▶ **Request**:
What lines in the records include the string "Money"? Return each one.

*** Excerpted records ***

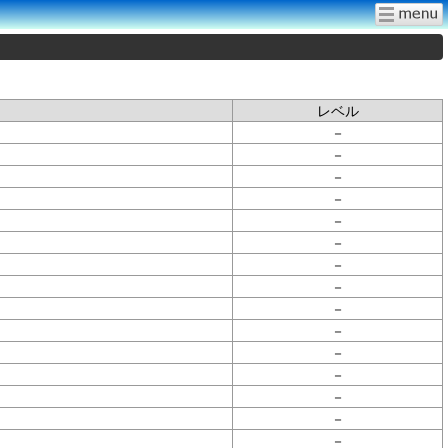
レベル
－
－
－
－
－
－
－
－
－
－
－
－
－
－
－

*** End of Excerpted records ***
*** Excerpted records ***

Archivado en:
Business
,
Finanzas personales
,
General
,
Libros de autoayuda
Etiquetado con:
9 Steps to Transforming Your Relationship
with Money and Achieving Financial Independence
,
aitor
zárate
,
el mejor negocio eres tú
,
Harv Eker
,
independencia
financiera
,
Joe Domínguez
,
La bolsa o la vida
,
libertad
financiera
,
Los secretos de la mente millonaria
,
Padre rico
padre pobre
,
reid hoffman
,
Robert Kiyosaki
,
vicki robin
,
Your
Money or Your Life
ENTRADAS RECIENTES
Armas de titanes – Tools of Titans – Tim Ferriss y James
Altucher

*** End of Excerpted records ***

▶ **Task answer**:
with Money and Achieving Financial Independence
Money or Your Life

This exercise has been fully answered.